● Required action: When you reach a picture, pass over it; otherwise repeat the listing word for word.
*** Data provided Section Begins ***
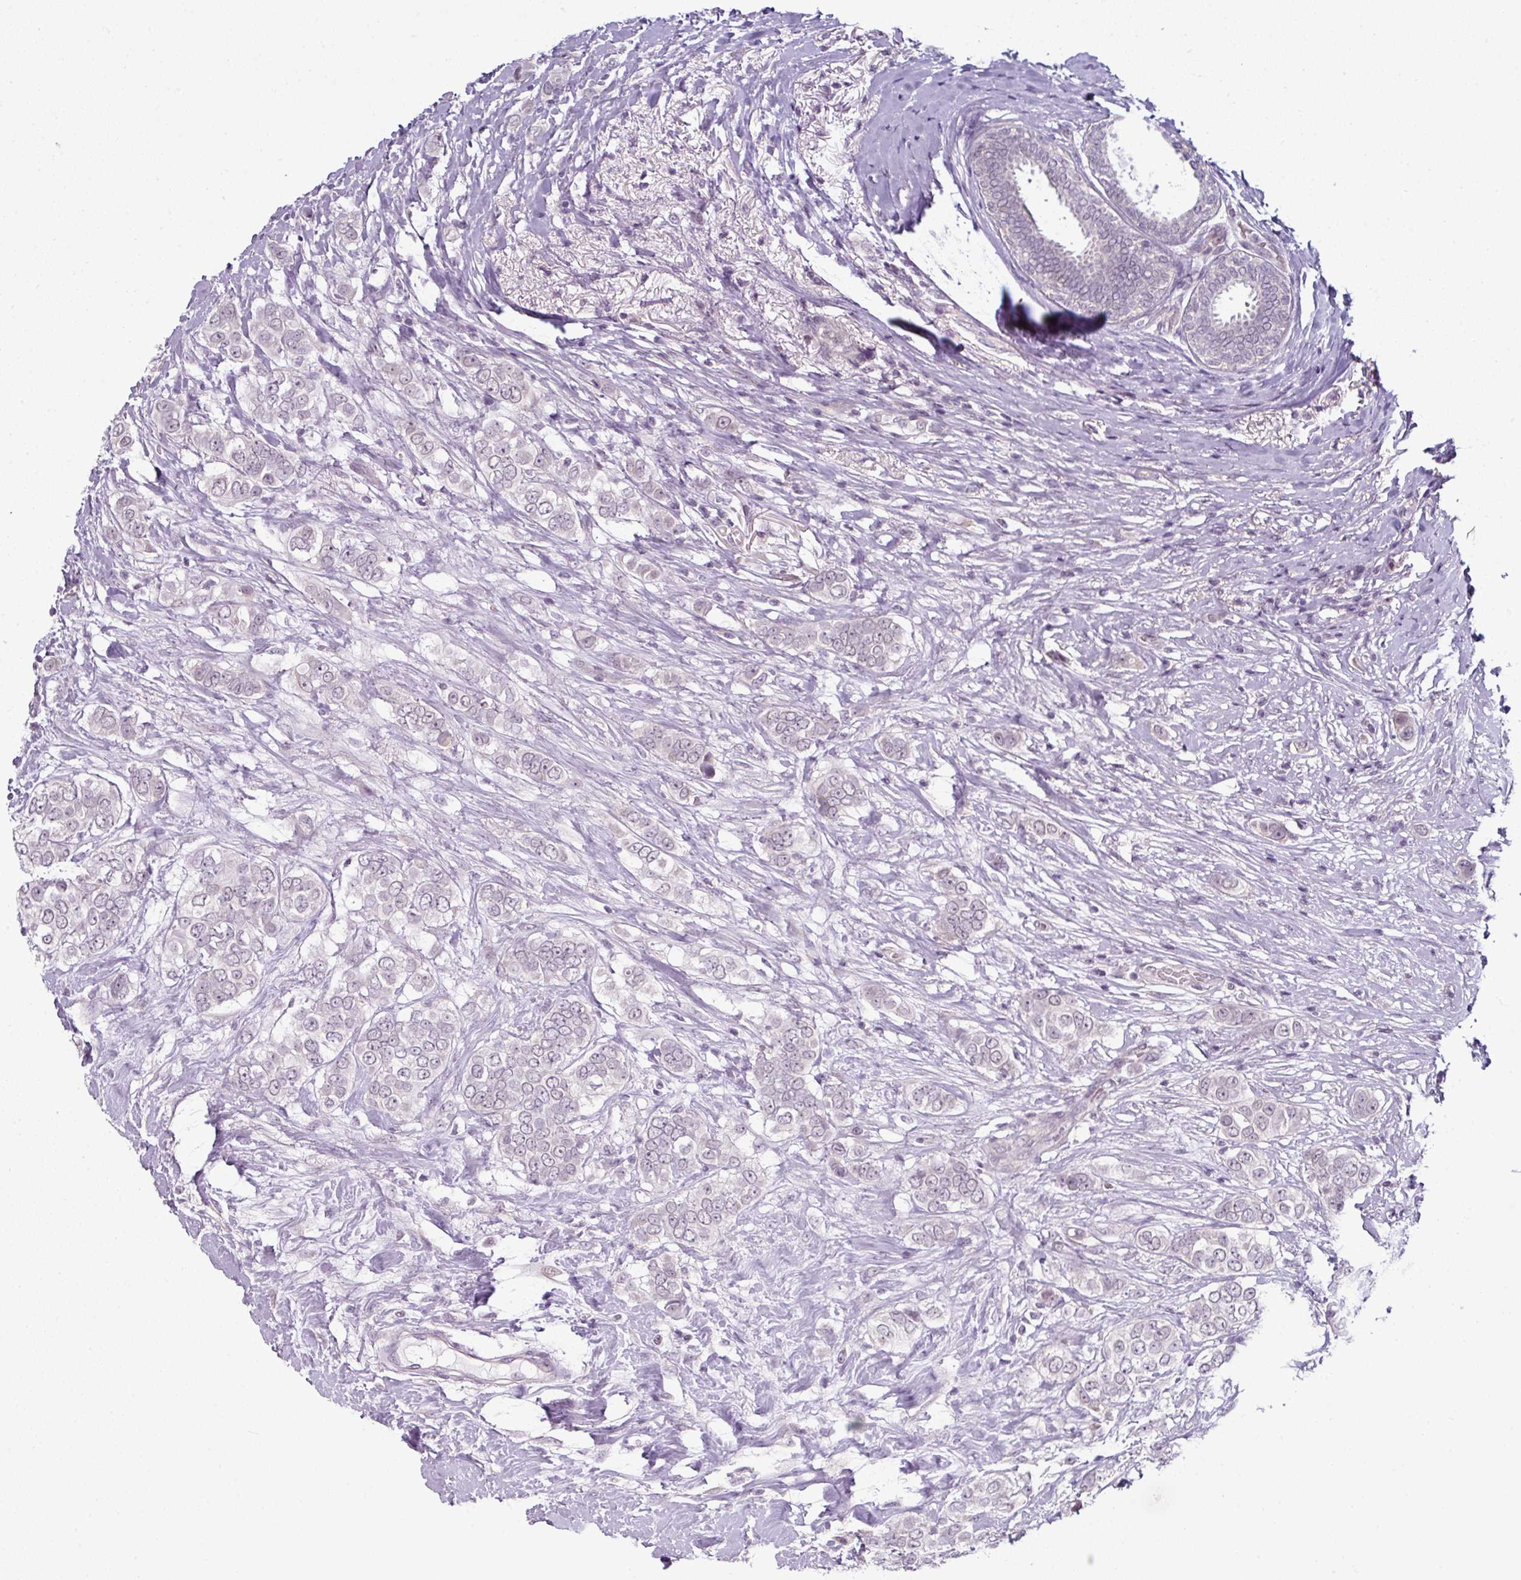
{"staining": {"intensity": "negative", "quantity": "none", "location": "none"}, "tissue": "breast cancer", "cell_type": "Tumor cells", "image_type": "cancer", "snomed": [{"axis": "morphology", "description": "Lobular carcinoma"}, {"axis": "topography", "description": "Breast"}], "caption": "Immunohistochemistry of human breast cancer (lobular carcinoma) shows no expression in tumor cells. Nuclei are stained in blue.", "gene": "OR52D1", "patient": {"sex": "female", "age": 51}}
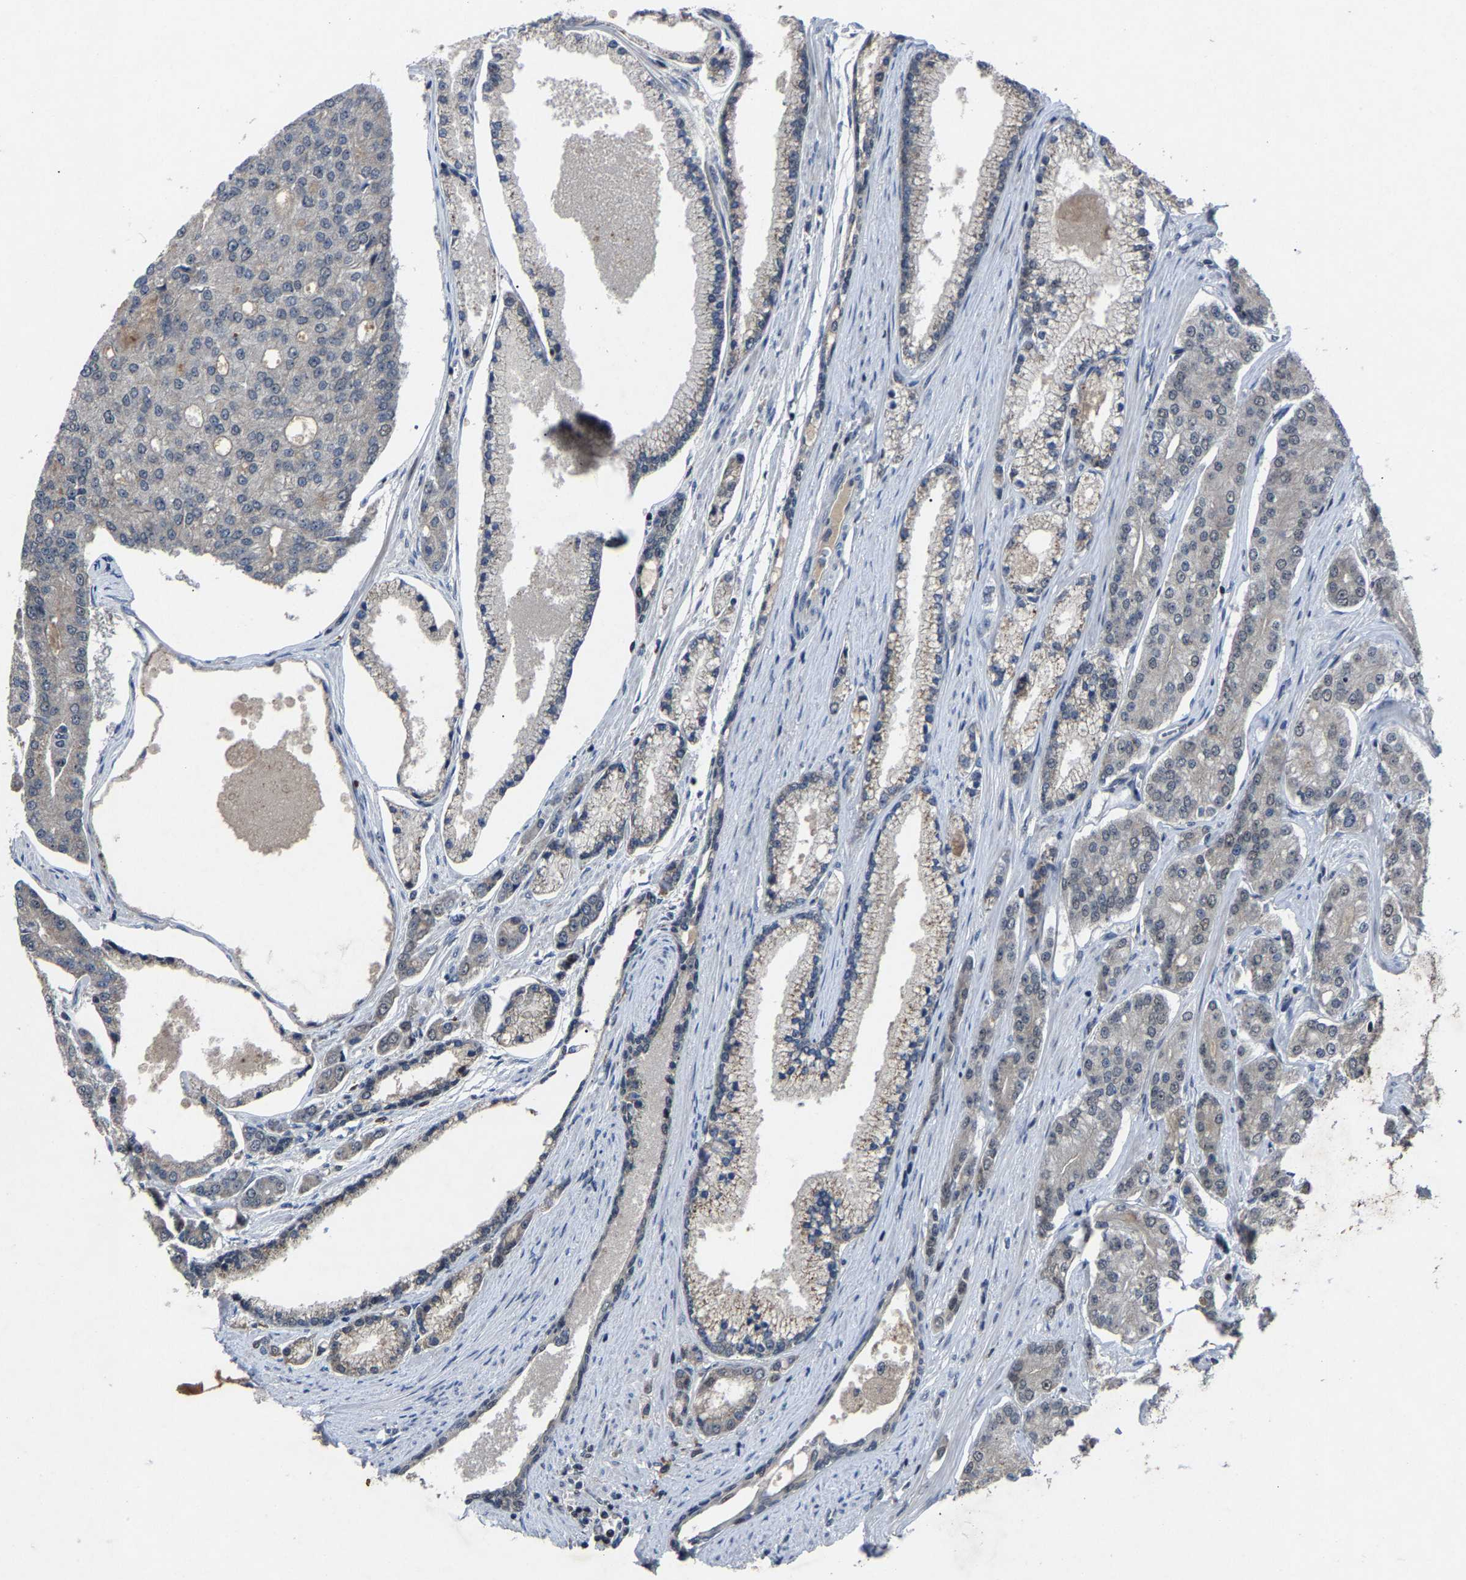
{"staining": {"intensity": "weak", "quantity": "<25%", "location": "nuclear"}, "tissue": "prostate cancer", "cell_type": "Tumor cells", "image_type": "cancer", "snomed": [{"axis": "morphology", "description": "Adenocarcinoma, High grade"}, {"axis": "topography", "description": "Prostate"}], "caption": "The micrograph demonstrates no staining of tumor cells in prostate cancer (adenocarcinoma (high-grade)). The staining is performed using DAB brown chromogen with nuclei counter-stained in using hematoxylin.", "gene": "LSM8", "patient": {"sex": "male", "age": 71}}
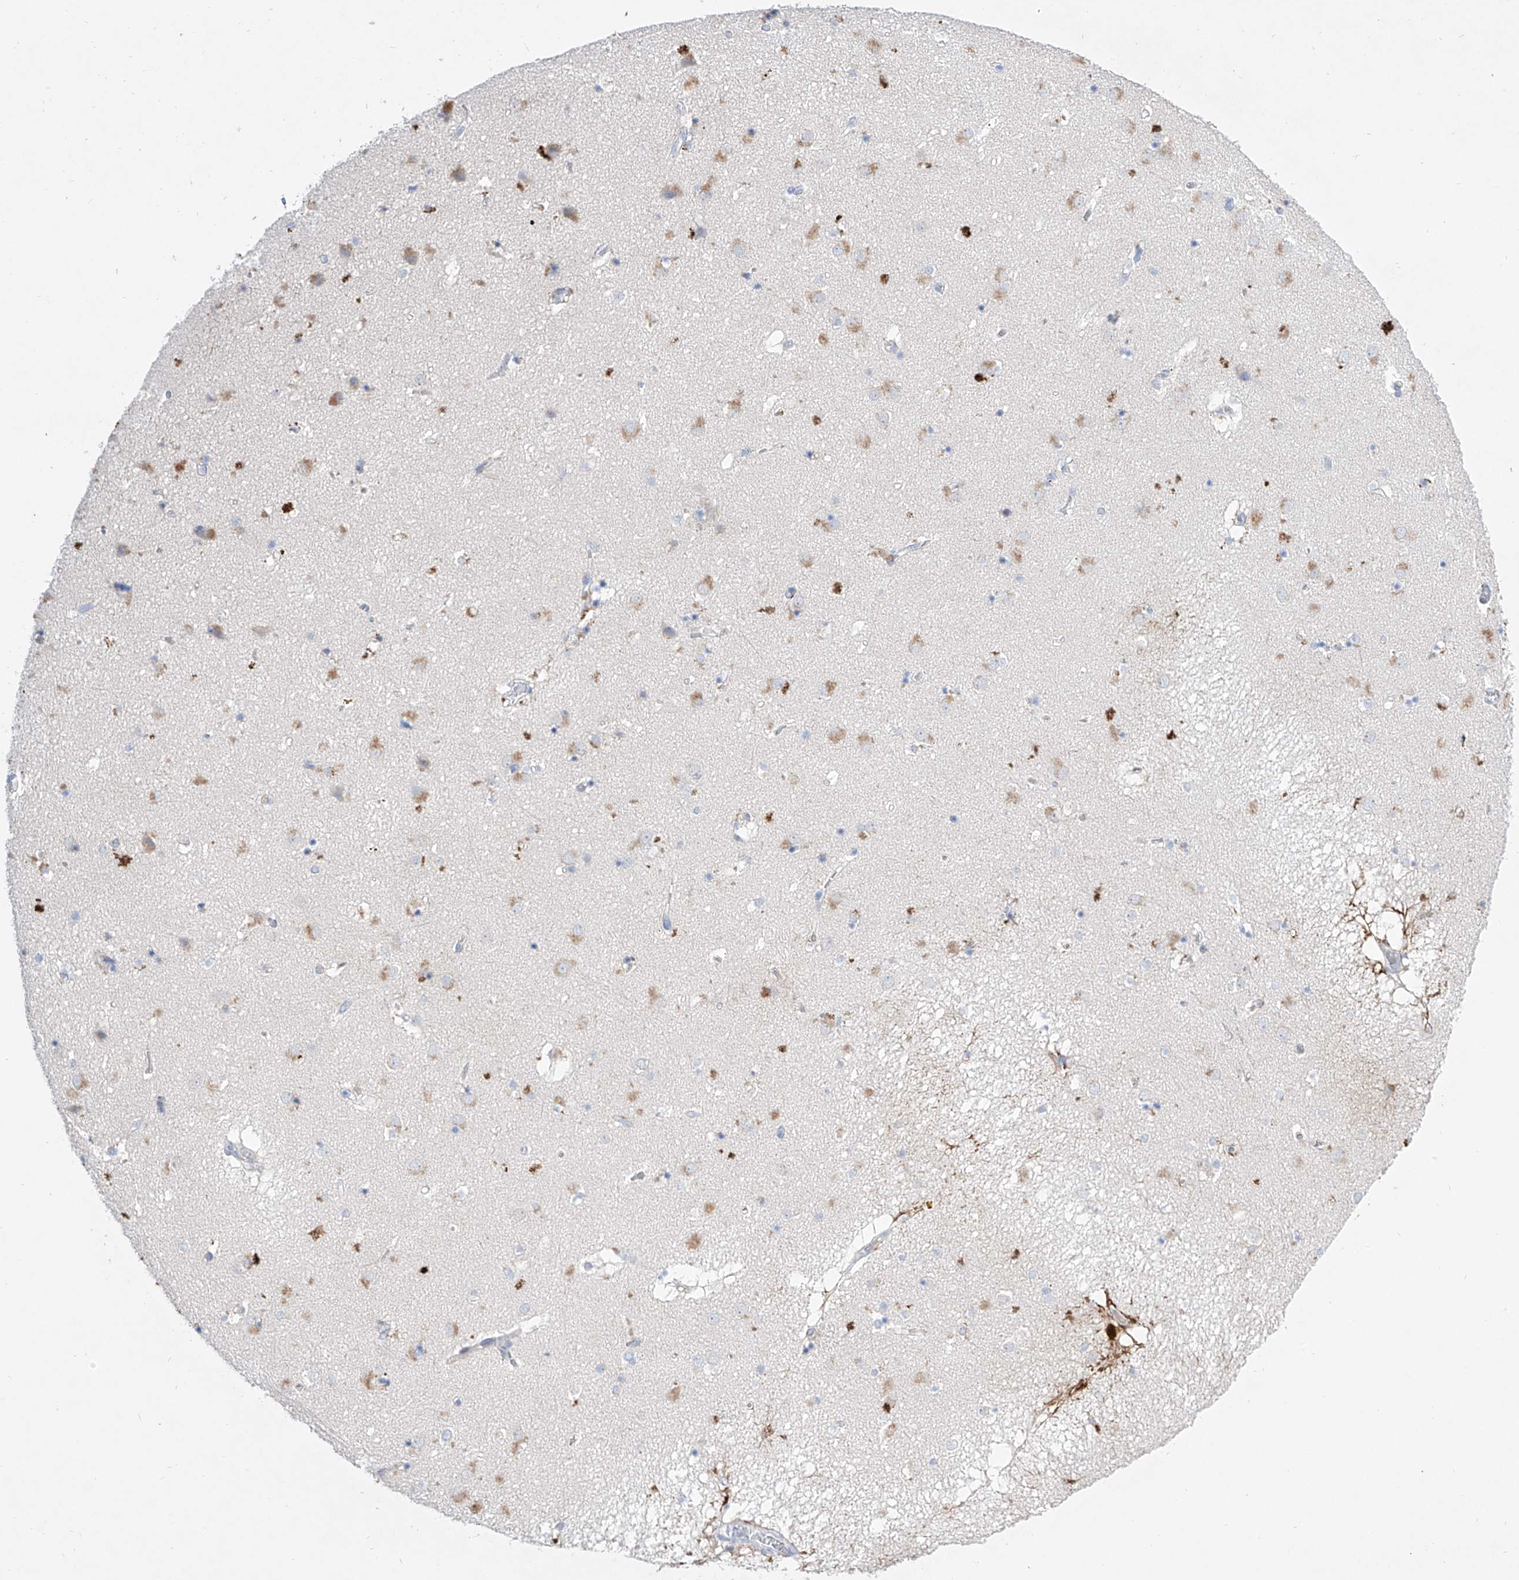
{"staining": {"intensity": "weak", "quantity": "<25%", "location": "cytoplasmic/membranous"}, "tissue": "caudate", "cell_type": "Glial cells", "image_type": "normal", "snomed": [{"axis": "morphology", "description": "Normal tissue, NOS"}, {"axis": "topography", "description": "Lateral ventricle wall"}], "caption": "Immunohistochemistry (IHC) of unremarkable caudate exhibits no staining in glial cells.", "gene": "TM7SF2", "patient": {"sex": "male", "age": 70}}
*** Data provided Section Ends ***
● Result:
{"staining": {"intensity": "negative", "quantity": "none", "location": "none"}, "tissue": "breast cancer", "cell_type": "Tumor cells", "image_type": "cancer", "snomed": [{"axis": "morphology", "description": "Lobular carcinoma"}, {"axis": "topography", "description": "Breast"}], "caption": "Immunohistochemistry of human breast cancer (lobular carcinoma) shows no expression in tumor cells. Nuclei are stained in blue.", "gene": "OR52D1", "patient": {"sex": "female", "age": 51}}
{"staining": {"intensity": "weak", "quantity": "<25%", "location": "nuclear"}, "tissue": "prostate cancer", "cell_type": "Tumor cells", "image_type": "cancer", "snomed": [{"axis": "morphology", "description": "Adenocarcinoma, High grade"}, {"axis": "topography", "description": "Prostate"}], "caption": "The micrograph demonstrates no staining of tumor cells in prostate cancer (adenocarcinoma (high-grade)). The staining is performed using DAB brown chromogen with nuclei counter-stained in using hematoxylin.", "gene": "LSM8", "patient": {"sex": "male", "age": 71}}
{"staining": {"intensity": "weak", "quantity": "<25%", "location": "cytoplasmic/membranous"}, "tissue": "caudate", "cell_type": "Glial cells", "image_type": "normal", "snomed": [{"axis": "morphology", "description": "Normal tissue, NOS"}, {"axis": "topography", "description": "Lateral ventricle wall"}], "caption": "Immunohistochemistry (IHC) of unremarkable caudate exhibits no staining in glial cells.", "gene": "TM7SF2", "patient": {"sex": "male", "age": 70}}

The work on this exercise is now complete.